WHAT YOU ARE ASKED TO DO: Work out how many lines in the material beneath contain "magnification". Give only that number.

DATA RECORDS:
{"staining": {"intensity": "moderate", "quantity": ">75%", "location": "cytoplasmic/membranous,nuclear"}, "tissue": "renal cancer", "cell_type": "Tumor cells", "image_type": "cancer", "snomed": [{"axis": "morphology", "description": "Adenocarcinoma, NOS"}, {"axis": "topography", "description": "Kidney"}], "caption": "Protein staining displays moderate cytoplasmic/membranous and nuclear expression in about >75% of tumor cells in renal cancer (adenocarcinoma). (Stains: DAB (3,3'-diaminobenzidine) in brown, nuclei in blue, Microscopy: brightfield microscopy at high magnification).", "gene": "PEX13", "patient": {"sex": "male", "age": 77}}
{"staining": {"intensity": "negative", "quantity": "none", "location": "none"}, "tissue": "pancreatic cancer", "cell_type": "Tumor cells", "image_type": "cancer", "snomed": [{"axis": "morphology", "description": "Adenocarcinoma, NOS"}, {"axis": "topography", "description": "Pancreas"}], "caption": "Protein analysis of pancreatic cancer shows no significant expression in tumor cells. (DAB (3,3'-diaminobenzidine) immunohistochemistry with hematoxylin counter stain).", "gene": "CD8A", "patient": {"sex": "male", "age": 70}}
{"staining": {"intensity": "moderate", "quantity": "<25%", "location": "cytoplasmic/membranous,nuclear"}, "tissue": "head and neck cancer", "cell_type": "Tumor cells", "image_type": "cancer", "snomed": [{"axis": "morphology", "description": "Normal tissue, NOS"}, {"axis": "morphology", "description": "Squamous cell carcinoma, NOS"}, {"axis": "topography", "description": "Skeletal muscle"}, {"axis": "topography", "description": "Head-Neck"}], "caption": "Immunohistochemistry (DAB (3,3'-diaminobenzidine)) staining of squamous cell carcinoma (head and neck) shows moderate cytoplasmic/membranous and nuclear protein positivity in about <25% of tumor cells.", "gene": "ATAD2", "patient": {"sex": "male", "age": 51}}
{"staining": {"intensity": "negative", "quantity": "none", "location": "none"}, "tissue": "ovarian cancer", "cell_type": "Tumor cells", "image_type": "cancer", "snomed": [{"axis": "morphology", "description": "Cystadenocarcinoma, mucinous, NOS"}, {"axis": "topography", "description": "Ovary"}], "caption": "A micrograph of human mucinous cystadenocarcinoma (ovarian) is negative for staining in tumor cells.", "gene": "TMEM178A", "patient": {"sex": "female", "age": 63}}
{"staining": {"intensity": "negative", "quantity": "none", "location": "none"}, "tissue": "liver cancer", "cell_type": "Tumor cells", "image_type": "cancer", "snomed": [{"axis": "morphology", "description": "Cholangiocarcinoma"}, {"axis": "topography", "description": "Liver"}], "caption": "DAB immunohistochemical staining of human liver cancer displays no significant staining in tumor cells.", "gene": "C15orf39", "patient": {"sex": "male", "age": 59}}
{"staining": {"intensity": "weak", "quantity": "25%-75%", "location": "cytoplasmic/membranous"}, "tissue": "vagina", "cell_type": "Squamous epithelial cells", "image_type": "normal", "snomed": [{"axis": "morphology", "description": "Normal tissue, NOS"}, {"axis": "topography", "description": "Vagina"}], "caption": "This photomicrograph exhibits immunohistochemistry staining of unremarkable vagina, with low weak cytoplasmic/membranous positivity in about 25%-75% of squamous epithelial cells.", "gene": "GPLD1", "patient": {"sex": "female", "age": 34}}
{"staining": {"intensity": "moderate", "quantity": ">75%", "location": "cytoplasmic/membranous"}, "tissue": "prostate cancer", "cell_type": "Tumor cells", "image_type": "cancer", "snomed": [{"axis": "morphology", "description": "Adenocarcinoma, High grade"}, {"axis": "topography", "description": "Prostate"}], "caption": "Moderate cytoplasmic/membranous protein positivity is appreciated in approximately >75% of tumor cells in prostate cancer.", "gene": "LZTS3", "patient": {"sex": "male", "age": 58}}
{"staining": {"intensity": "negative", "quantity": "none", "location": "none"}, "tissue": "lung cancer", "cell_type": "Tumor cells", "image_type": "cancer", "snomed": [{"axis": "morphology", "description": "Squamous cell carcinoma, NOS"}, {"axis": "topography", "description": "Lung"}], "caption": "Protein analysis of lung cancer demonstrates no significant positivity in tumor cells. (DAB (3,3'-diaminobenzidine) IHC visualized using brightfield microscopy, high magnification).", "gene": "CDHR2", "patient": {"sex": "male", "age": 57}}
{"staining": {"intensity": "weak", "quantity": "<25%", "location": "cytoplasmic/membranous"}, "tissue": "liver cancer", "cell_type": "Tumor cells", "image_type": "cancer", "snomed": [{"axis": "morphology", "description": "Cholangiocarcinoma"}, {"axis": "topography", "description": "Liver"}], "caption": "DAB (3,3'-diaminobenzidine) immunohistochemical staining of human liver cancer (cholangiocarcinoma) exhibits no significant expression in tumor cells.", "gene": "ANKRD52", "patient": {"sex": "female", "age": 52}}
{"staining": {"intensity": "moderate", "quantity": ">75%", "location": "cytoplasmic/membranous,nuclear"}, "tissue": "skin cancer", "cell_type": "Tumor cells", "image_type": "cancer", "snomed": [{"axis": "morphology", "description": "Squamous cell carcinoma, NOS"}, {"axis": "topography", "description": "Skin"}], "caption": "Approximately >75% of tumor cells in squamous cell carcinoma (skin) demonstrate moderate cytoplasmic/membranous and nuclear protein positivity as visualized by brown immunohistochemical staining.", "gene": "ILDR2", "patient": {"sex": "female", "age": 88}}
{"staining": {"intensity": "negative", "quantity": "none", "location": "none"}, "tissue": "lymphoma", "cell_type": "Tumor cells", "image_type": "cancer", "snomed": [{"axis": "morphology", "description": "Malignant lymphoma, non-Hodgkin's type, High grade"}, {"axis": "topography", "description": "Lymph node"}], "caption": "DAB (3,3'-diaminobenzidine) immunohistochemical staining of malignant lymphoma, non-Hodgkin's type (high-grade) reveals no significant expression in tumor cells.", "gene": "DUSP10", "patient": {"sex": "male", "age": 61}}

SOLUTION BELOW: 2